-- START OF STORED RECORDS --
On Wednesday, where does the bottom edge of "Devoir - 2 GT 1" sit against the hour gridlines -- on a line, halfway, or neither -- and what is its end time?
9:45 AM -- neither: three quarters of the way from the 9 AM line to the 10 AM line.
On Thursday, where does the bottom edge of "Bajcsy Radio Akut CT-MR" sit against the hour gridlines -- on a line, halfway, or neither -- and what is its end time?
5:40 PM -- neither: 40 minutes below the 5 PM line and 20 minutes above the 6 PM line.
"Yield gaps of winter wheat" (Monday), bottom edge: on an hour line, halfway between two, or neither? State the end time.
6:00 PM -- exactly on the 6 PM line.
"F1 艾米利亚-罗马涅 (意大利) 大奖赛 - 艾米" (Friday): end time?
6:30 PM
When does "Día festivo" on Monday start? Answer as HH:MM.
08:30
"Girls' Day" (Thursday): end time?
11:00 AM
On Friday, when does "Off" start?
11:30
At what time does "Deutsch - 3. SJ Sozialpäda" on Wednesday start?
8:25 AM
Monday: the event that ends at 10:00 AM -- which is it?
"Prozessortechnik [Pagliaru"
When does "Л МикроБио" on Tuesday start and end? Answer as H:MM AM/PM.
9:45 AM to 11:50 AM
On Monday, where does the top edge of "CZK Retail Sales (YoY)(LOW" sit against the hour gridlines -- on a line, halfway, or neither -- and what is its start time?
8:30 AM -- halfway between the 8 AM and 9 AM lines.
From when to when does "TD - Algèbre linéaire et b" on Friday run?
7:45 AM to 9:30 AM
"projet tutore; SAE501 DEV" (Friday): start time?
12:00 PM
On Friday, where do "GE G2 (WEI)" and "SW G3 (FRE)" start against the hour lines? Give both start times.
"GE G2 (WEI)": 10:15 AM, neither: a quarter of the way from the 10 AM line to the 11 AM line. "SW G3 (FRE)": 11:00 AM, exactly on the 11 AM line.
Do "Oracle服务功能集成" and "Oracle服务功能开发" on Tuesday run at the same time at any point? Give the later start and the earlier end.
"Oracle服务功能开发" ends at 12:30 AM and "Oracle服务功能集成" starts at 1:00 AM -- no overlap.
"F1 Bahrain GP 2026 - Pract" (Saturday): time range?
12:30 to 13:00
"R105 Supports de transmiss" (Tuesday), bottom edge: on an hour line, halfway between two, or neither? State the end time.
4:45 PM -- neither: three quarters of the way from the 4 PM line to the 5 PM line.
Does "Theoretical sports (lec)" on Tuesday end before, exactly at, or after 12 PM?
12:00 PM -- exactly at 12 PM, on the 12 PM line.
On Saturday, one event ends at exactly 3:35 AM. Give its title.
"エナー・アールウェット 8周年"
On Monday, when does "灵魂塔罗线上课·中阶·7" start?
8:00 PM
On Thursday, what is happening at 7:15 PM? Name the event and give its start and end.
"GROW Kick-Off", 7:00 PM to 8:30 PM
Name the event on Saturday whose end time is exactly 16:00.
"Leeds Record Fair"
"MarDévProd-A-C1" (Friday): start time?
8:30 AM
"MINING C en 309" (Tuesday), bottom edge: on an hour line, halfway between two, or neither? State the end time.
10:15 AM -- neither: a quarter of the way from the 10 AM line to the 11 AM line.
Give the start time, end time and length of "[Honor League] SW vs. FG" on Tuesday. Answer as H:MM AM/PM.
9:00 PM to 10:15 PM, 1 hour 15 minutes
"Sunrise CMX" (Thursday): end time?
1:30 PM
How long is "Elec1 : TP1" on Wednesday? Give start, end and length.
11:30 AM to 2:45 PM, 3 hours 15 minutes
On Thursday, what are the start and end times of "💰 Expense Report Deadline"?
-- END OF STORED RECORDS --
Please change "bottom edge" to "lower edge" throughout the records above and leave everything else untouched.

On Wednesday, where does the lower edge of "Devoir - 2 GT 1" sit against the hour gridlines -- on a line, halfway, or neither -- and what is its end time?
9:45 AM -- neither: three quarters of the way from the 9 AM line to the 10 AM line.
On Thursday, where does the lower edge of "Bajcsy Radio Akut CT-MR" sit against the hour gridlines -- on a line, halfway, or neither -- and what is its end time?
5:40 PM -- neither: 40 minutes below the 5 PM line and 20 minutes above the 6 PM line.
"Yield gaps of winter wheat" (Monday), lower edge: on an hour line, halfway between two, or neither? State the end time.
6:00 PM -- exactly on the 6 PM line.
"F1 艾米利亚-罗马涅 (意大利) 大奖赛 - 艾米" (Friday): end time?
6:30 PM
When does "Día festivo" on Monday start? Answer as HH:MM.
08:30
"Girls' Day" (Thursday): end time?
11:00 AM
On Friday, when does "Off" start?
11:30
At what time does "Deutsch - 3. SJ Sozialpäda" on Wednesday start?
8:25 AM
Monday: the event that ends at 10:00 AM -- which is it?
"Prozessortechnik [Pagliaru"
When does "Л МикроБио" on Tuesday start and end? Answer as H:MM AM/PM.
9:45 AM to 11:50 AM
On Monday, where does the top edge of "CZK Retail Sales (YoY)(LOW" sit against the hour gridlines -- on a line, halfway, or neither -- and what is its start time?
8:30 AM -- halfway between the 8 AM and 9 AM lines.
From when to when does "TD - Algèbre linéaire et b" on Friday run?
7:45 AM to 9:30 AM
"projet tutore; SAE501 DEV" (Friday): start time?
12:00 PM
On Friday, where do "GE G2 (WEI)" and "SW G3 (FRE)" start against the hour lines? Give both start times.
"GE G2 (WEI)": 10:15 AM, neither: a quarter of the way from the 10 AM line to the 11 AM line. "SW G3 (FRE)": 11:00 AM, exactly on the 11 AM line.
Do "Oracle服务功能集成" and "Oracle服务功能开发" on Tuesday run at the same time at any point? Give the later start and the earlier end.
"Oracle服务功能开发" ends at 12:30 AM and "Oracle服务功能集成" starts at 1:00 AM -- no overlap.
"F1 Bahrain GP 2026 - Pract" (Saturday): time range?
12:30 to 13:00
"R105 Supports de transmiss" (Tuesday), lower edge: on an hour line, halfway between two, or neither? State the end time.
4:45 PM -- neither: three quarters of the way from the 4 PM line to the 5 PM line.
Does "Theoretical sports (lec)" on Tuesday end before, exactly at, or after 12 PM?
12:00 PM -- exactly at 12 PM, on the 12 PM line.
On Saturday, one event ends at exactly 3:35 AM. Give its title.
"エナー・アールウェット 8周年"
On Monday, when does "灵魂塔罗线上课·中阶·7" start?
8:00 PM
On Thursday, what is happening at 7:15 PM? Name the event and give its start and end.
"GROW Kick-Off", 7:00 PM to 8:30 PM
Name the event on Saturday whose end time is exactly 16:00.
"Leeds Record Fair"
"MarDévProd-A-C1" (Friday): start time?
8:30 AM
"MINING C en 309" (Tuesday), lower edge: on an hour line, halfway between two, or neither? State the end time.
10:15 AM -- neither: a quarter of the way from the 10 AM line to the 11 AM line.
Give the start time, end time and length of "[Honor League] SW vs. FG" on Tuesday. Answer as H:MM AM/PM.
9:00 PM to 10:15 PM, 1 hour 15 minutes
"Sunrise CMX" (Thursday): end time?
1:30 PM
How long is "Elec1 : TP1" on Wednesday? Give start, end and length.
11:30 AM to 2:45 PM, 3 hours 15 minutes
On Thursday, what are the start and end times of "💰 Expense Report Deadline"?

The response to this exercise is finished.